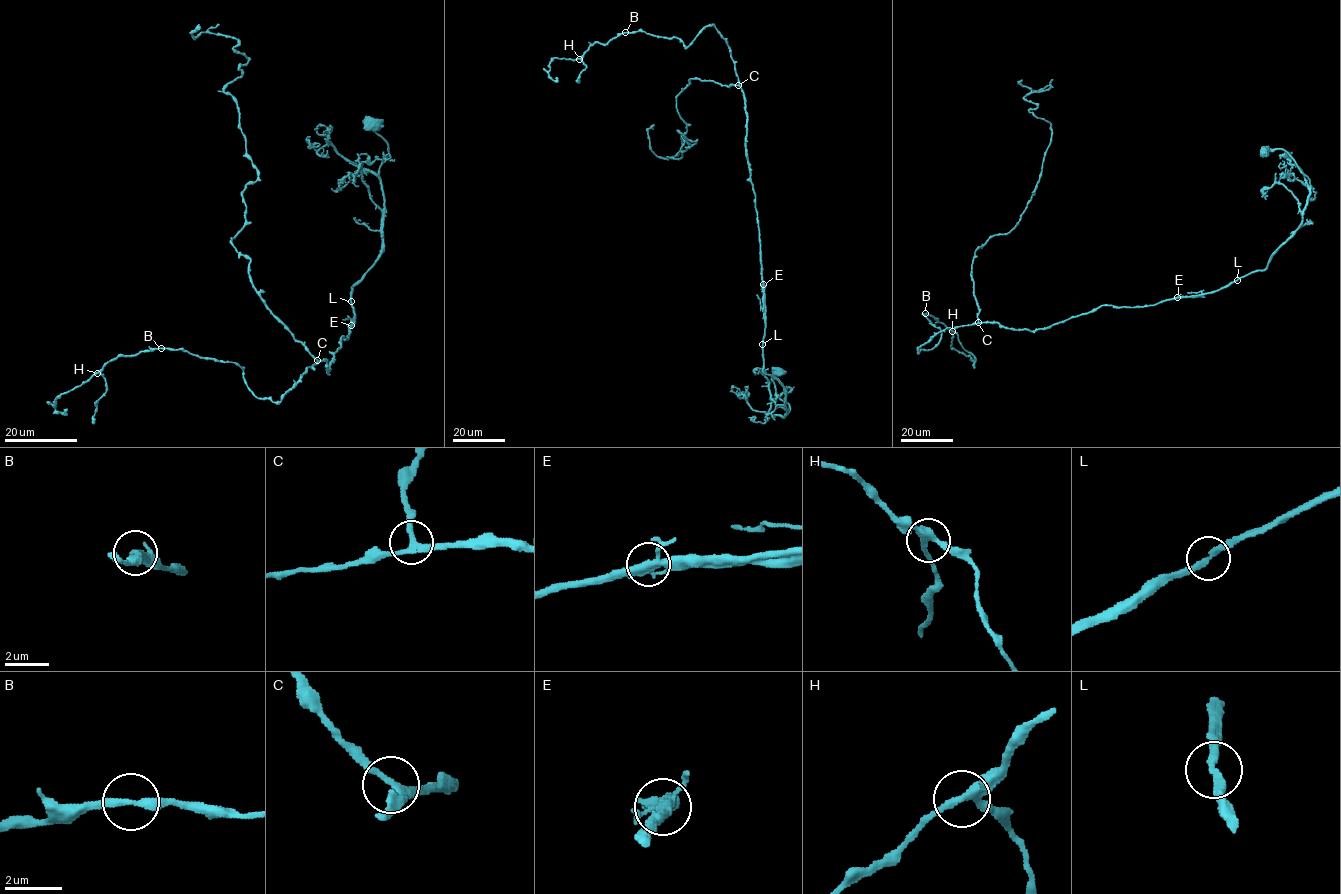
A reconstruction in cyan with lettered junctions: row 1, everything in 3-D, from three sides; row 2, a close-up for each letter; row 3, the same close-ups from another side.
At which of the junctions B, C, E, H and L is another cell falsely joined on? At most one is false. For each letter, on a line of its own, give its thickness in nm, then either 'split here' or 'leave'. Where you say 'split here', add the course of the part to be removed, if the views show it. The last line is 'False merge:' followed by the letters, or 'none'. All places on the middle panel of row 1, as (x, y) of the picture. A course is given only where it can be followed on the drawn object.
B: 280 nm thick; leave
C: 240 nm thick; leave
E: 360 nm thick; split here; foreign part runs (763, 284), (762, 308), (756, 294)
H: 280 nm thick; leave
L: 280 nm thick; leave
False merge: E

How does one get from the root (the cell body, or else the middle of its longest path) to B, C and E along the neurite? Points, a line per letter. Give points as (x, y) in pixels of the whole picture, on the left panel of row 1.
B: (371, 125), (388, 151), (382, 253), (351, 287), (329, 371), (307, 367), (273, 402), (234, 362), (160, 348)
C: (371, 125), (365, 121), (388, 151), (378, 172), (382, 253), (351, 287), (354, 322), (329, 371), (317, 360)
E: (371, 125), (365, 121), (387, 143), (388, 151), (378, 172), (384, 198), (382, 253), (351, 287), (351, 326)

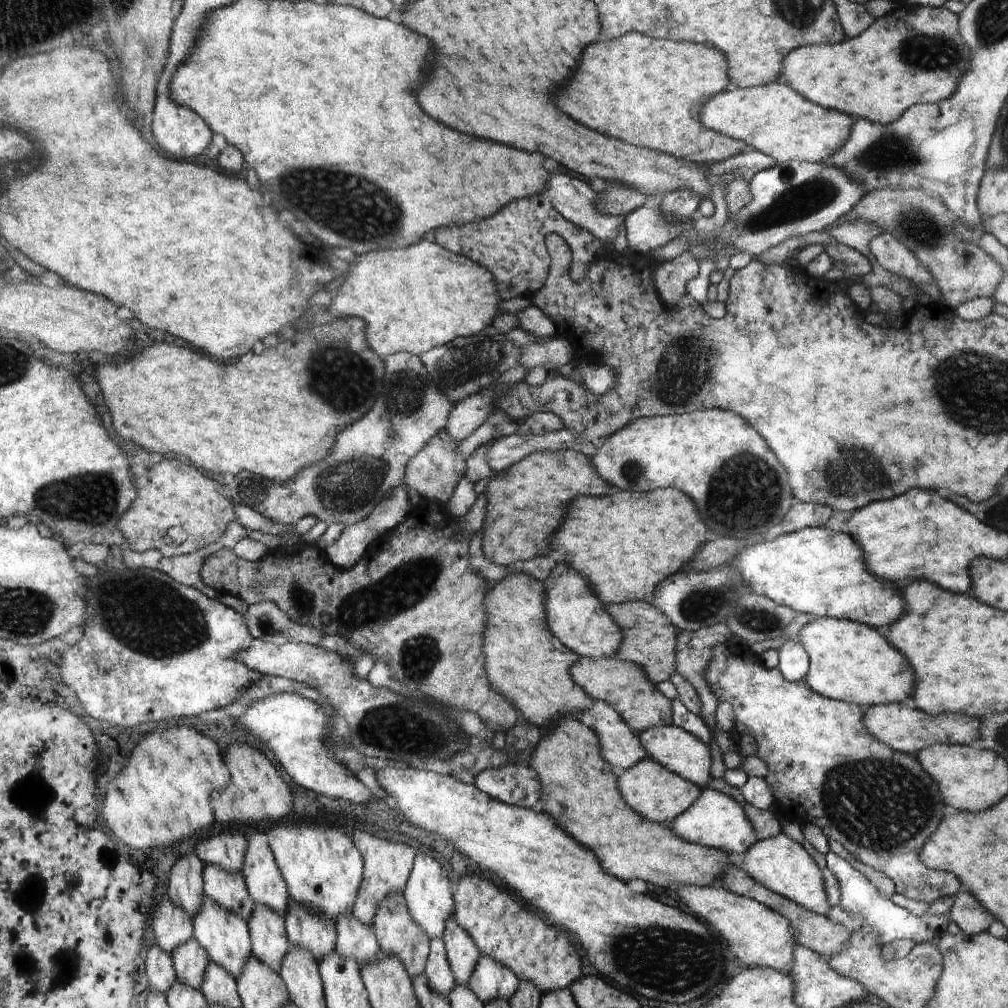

++++

▸ **What this task involves**
The copy should start at the line that contains "How does one", end at the last line of the entries above, and match each line exactly, with pictures dropped.

▸ **Response to the task**
How does one get from the root (the cell body, or else the middle of its longest path) to B, C and E along the neurite? Points, a line per letter. Give points as (x, y) in pixels of the whole picture, on the left panel of row 1.
B: (371, 125), (388, 151), (382, 253), (351, 287), (329, 371), (307, 367), (273, 402), (234, 362), (160, 348)
C: (371, 125), (365, 121), (388, 151), (378, 172), (382, 253), (351, 287), (354, 322), (329, 371), (317, 360)
E: (371, 125), (365, 121), (387, 143), (388, 151), (378, 172), (384, 198), (382, 253), (351, 287), (351, 326)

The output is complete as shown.